Task goal: Please print the following data line for line, leaving the pictures out of your output.

— BEGIN —

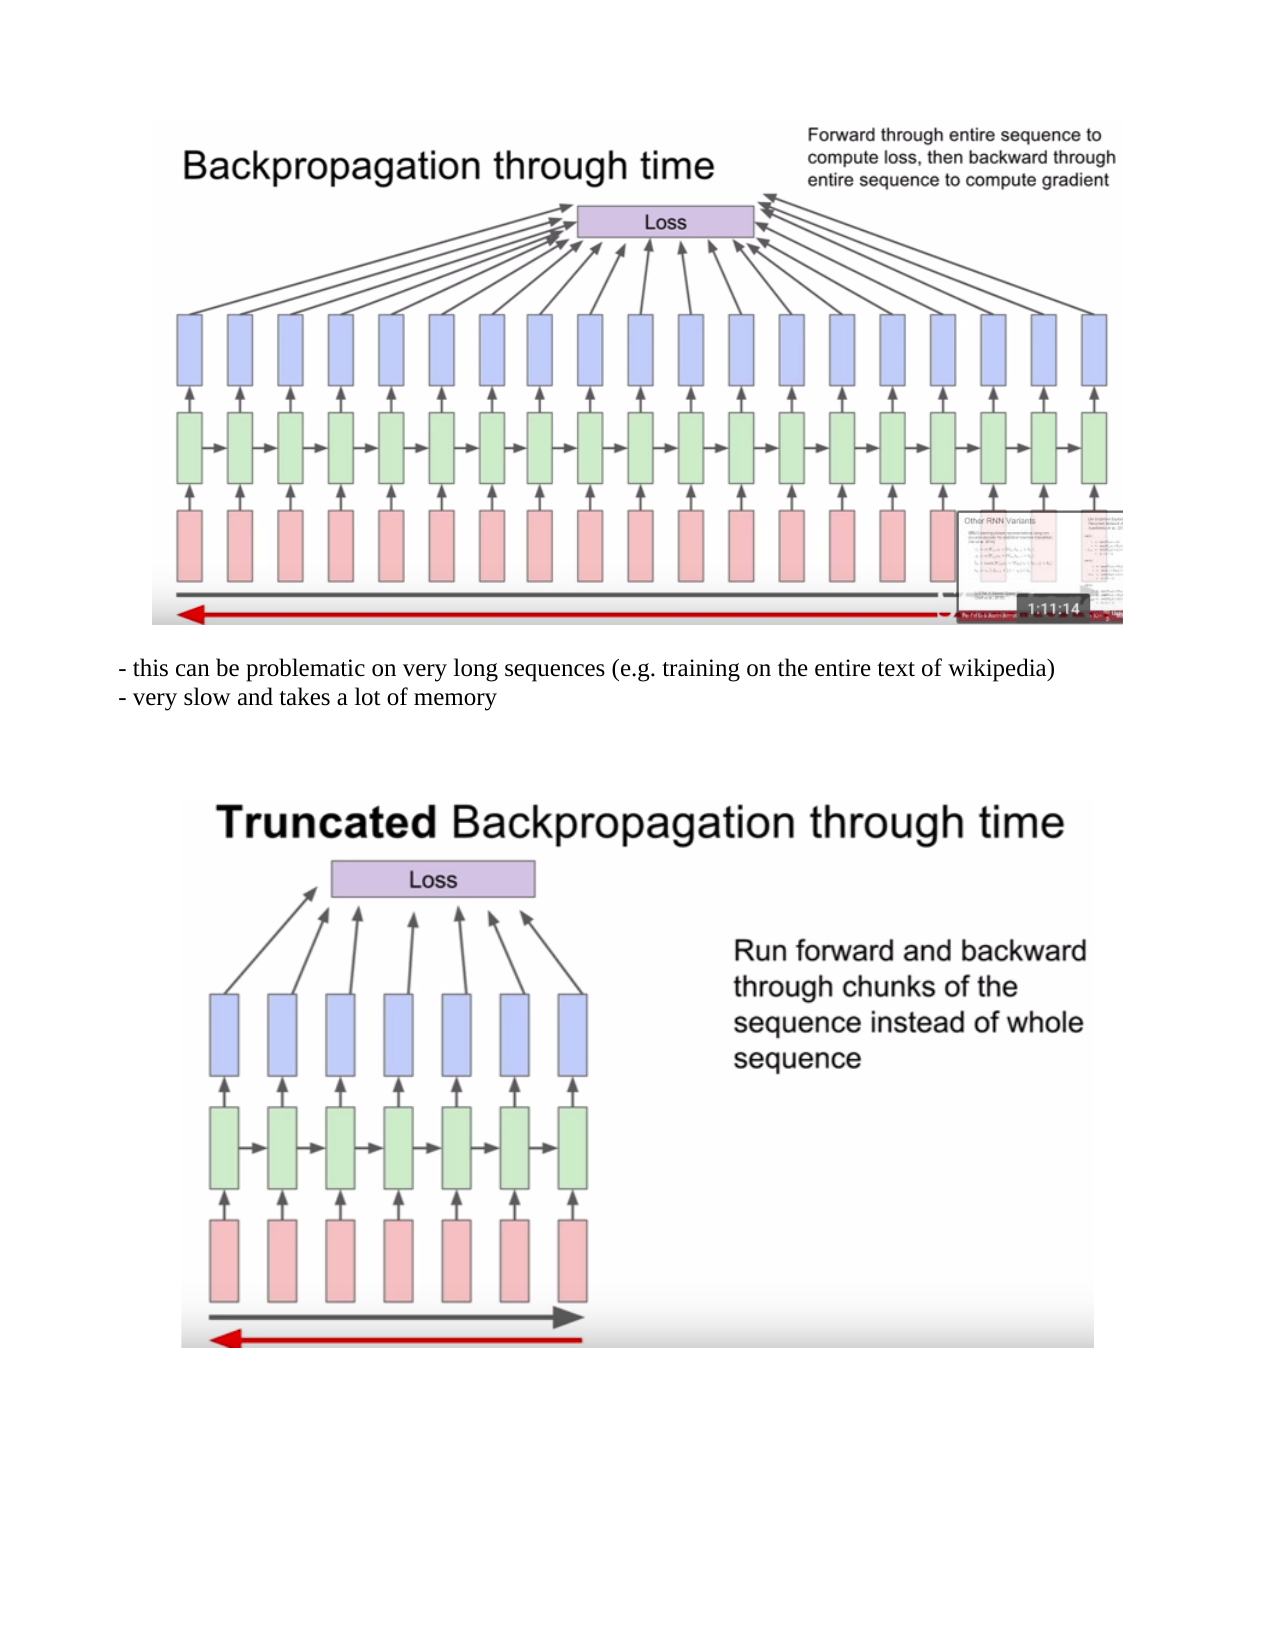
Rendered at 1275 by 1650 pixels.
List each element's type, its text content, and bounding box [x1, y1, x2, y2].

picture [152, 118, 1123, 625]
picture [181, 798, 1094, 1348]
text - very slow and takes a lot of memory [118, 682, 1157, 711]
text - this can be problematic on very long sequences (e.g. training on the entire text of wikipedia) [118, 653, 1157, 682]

— END —

Solution for this task:
Rendered at 1275 by 1650 pixels.
List each element's type, its text content, and bounding box [x1, y1, x2, y2].

picture [152, 118, 1123, 625]
picture [181, 798, 1094, 1348]
text - very slow and takes a lot of memory [118, 682, 1157, 711]
text - this can be problematic on very long sequences (e.g. training on the entire text of wikipedia) [118, 653, 1157, 682]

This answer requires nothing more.